▶ Material for the task
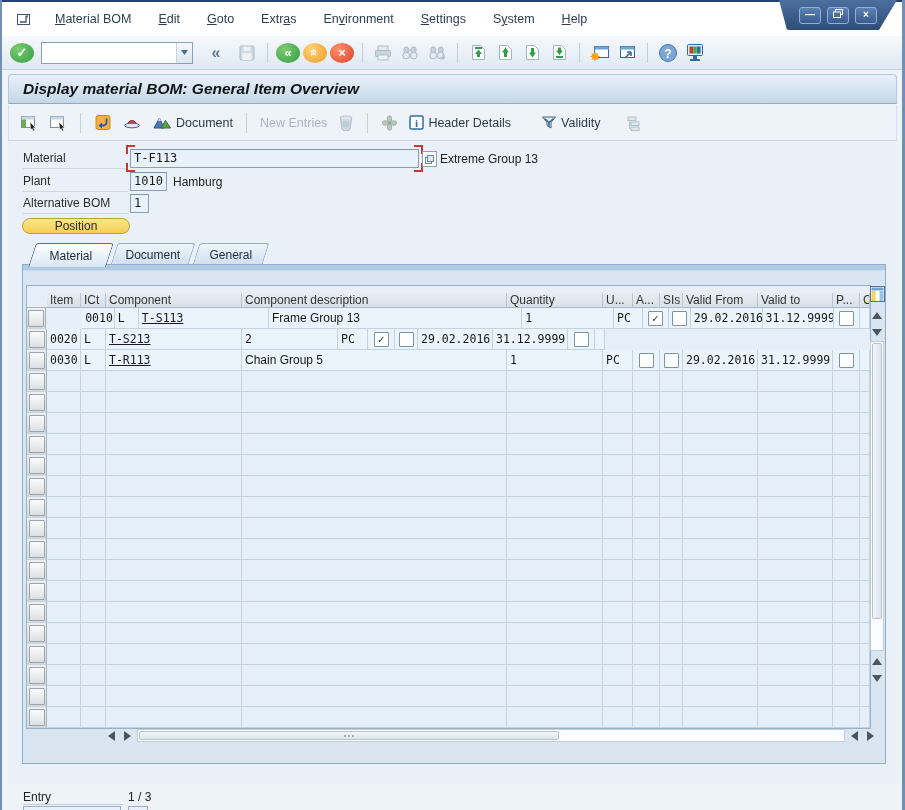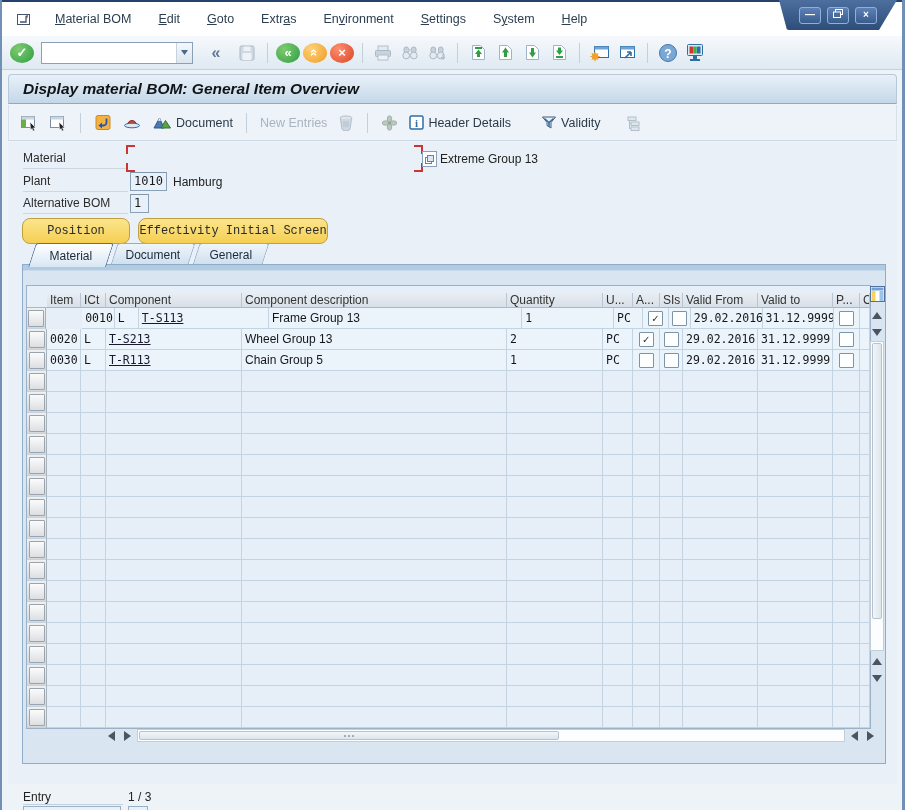--- a/index.html
+++ b/index.html
@@ -355,6 +355,7 @@
   <div class="main">
 
     <div class="flabel" style="top:9px">Material</div>
+    <div class="finput" style="left:122px;top:7px;width:289px">T-F113</div>
     <div class="focus-frame" style="left:118px;top:3px;width:297px;height:27px">
       <i class="tl"></i>
         <i class="tr"></i>

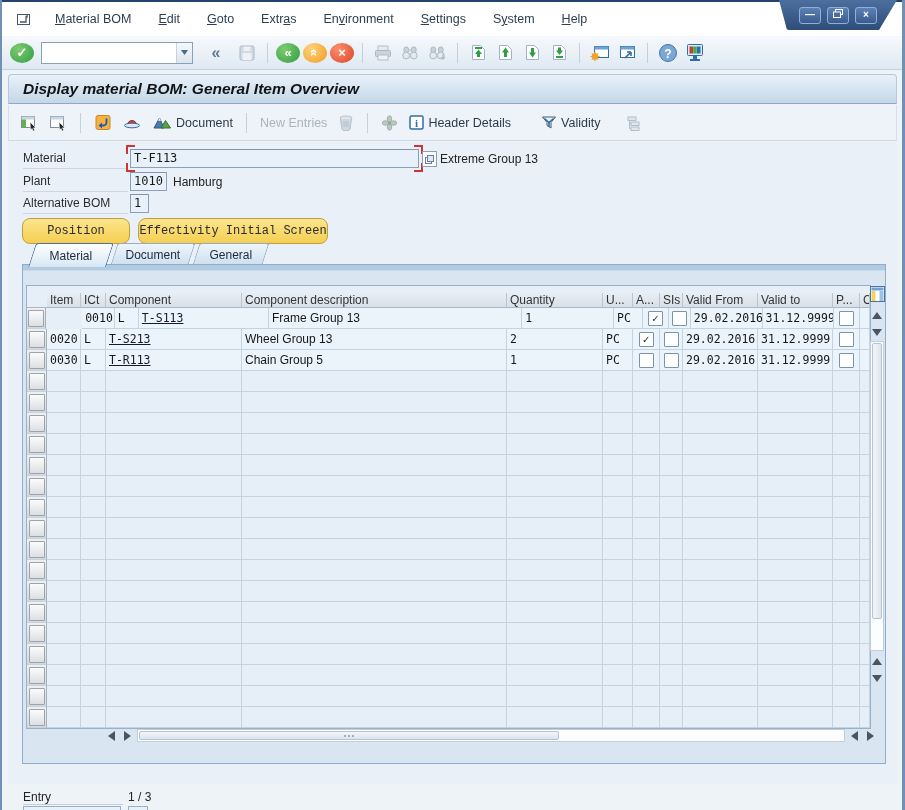--- a/index.html
+++ b/index.html
@@ -64,8 +64,8 @@
   .focus-frame i.br{right:0;bottom:0;border-left:none;border-top:none;}
   .mcbtn{position:absolute;width:13px;height:14px;background:#fff;border:1px solid #8aa0b6;
      display:flex;align-items:center;justify-content:center;}
-  .ybtn{position:absolute;height:26px;background:linear-gradient(#fbe58d,#f5cf52);border:1px solid #c0a03c;
-     border-radius:8px;font-size:12px;color:#2b2b2b;display:flex;align-items:center;justify-content:center;box-sizing:border-box;font-family:Liberation Mono, monospace;}
+  .ybtn{position:absolute;height:16px;background:linear-gradient(#fbe58d,#f5cf52);border:1px solid #c0a03c;
+     border-radius:8px;font-size:12px;color:#2b2b2b;display:flex;align-items:center;justify-content:center;box-sizing:border-box;}
   
   .tab{position:absolute;height:21px;top:0;transform:skewX(-18deg);
      border:1px solid #93accb;border-bottom:none;border-radius:3px 3px 0 0;

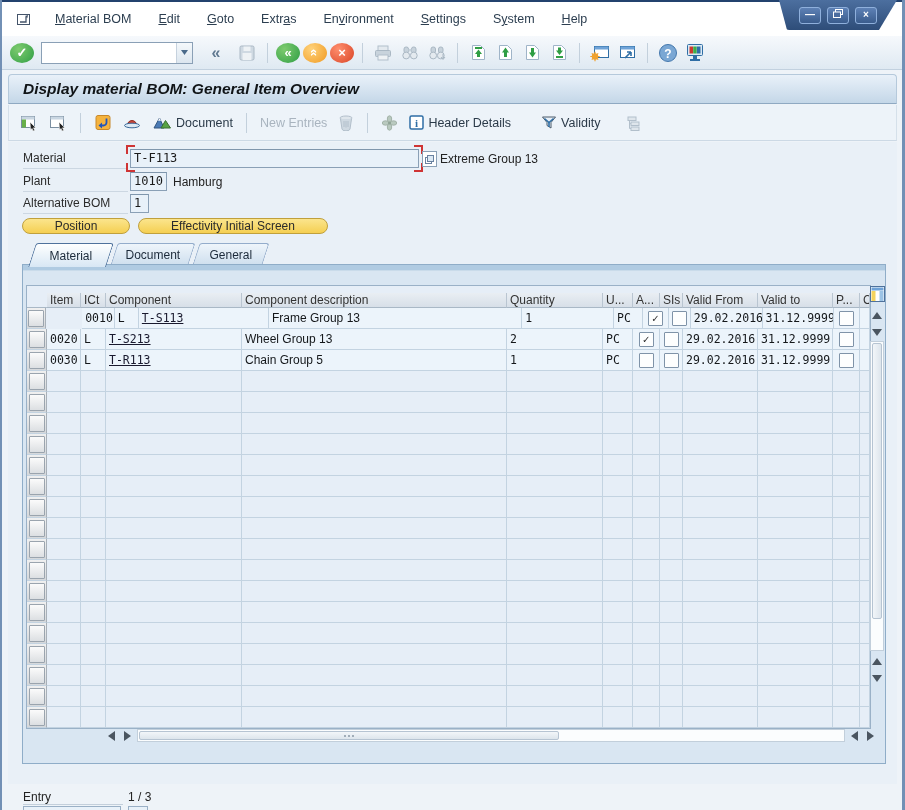--- a/index.html
+++ b/index.html
@@ -378,7 +378,6 @@
     <div class="finput" style="left:122px;top:52px;width:19px">1</div>
 
     <div class="ybtn" style="left:14px;top:76px;width:108px">Position</div>
-    <div class="ybtn" style="left:130px;top:76px;width:190px">Effectivity Initial Screen</div>
 
     <div class="tabstrip">
       <div class="tab active" style="left:24px;width:76px">

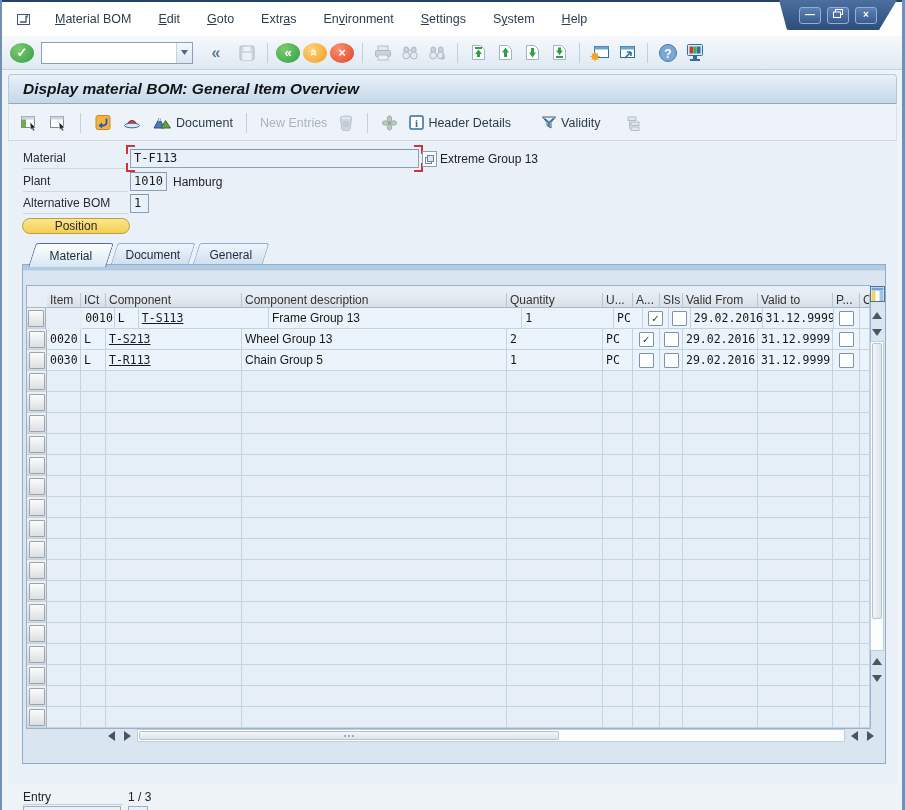--- a/index.html
+++ b/index.html
@@ -444,7 +444,6 @@
             <div class="tc " style="width: 136px;">
               <span class="link">T-S213</span>
             </div>
-            <div class="tc sans" style="width: 265px;">Wheel Group 13</div>
             <div class="tc " style="width: 96px;">2</div>
             <div class="tc " style="width: 30px;">PC</div>
             <div class="tc center" style="width: 27px;">

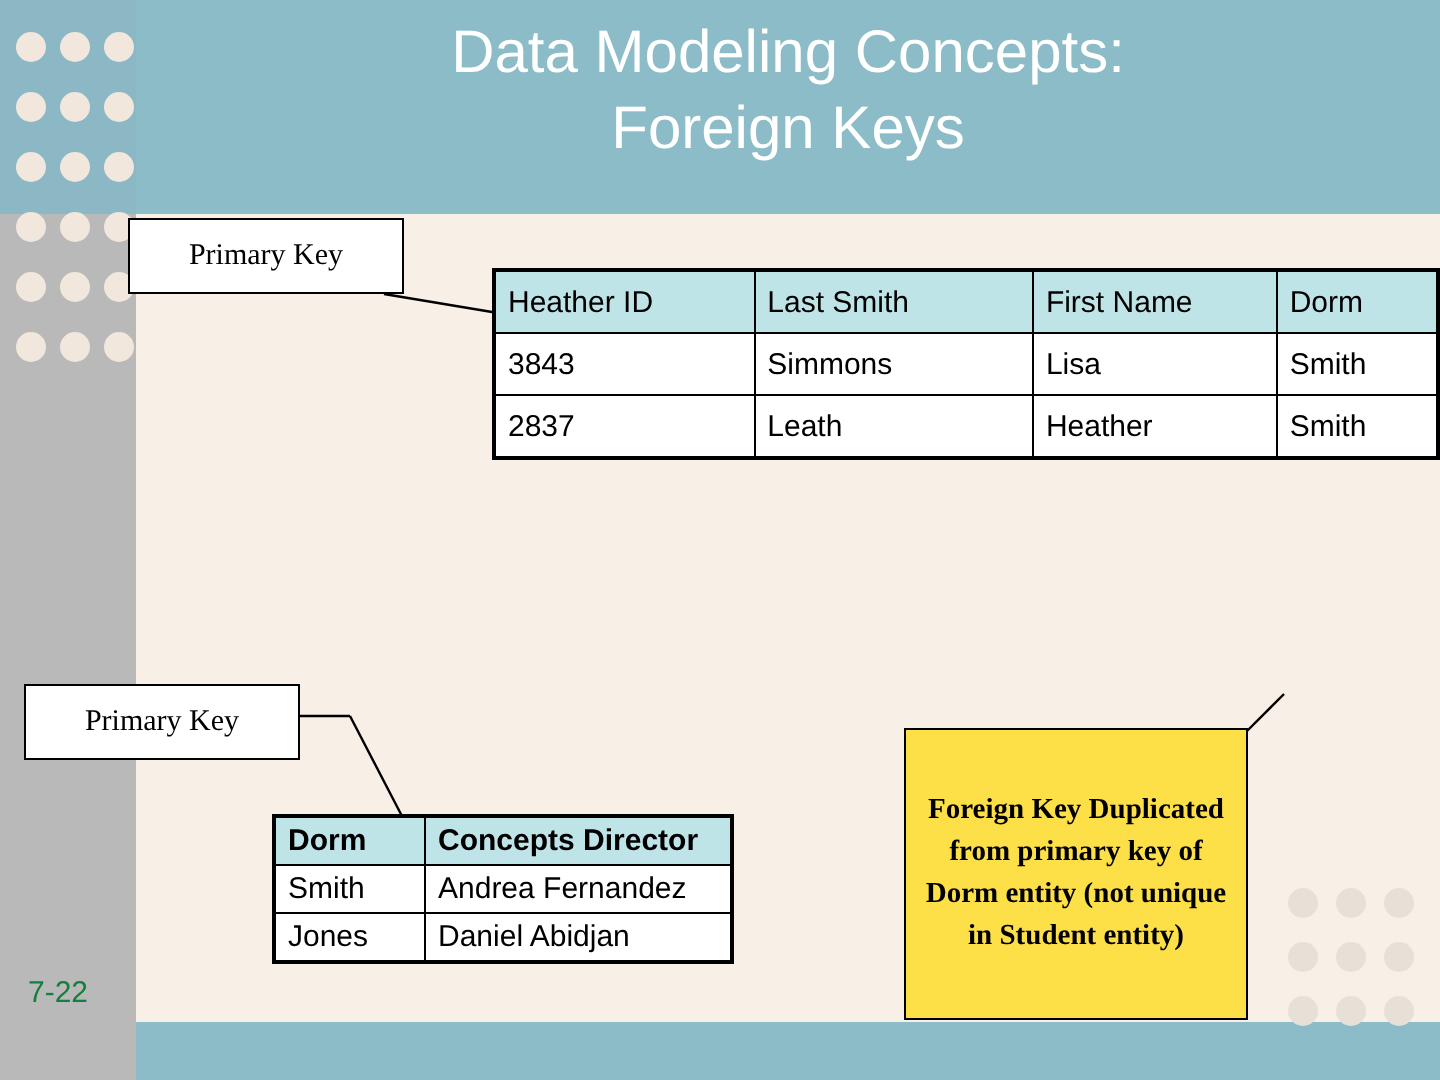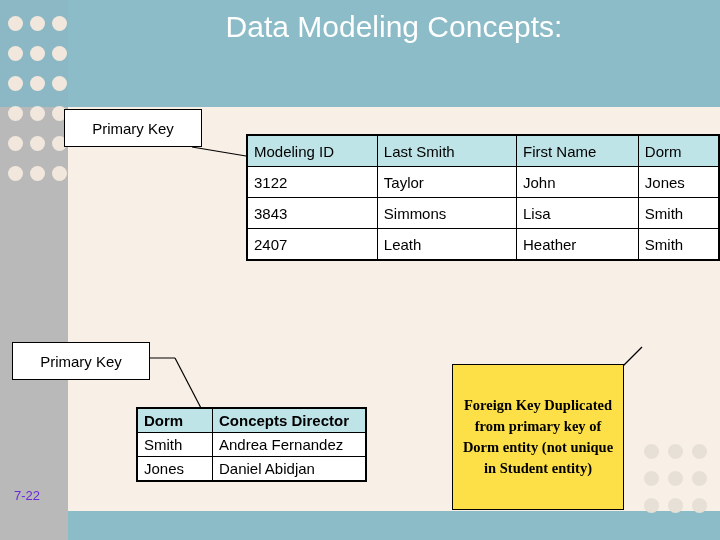--- a/index.html
+++ b/index.html
@@ -159,6 +159,7 @@
   <div class="title-text">
     <div style="padding-top:6px;">
       <div>Data Modeling Concepts:</div>
+      <div>Foreign Keys</div>
     </div>
   </div>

▶ Problem statement
Looking only at the lines of the material above, count those containing "focus" and give that number by itself.

▶ Written reply
2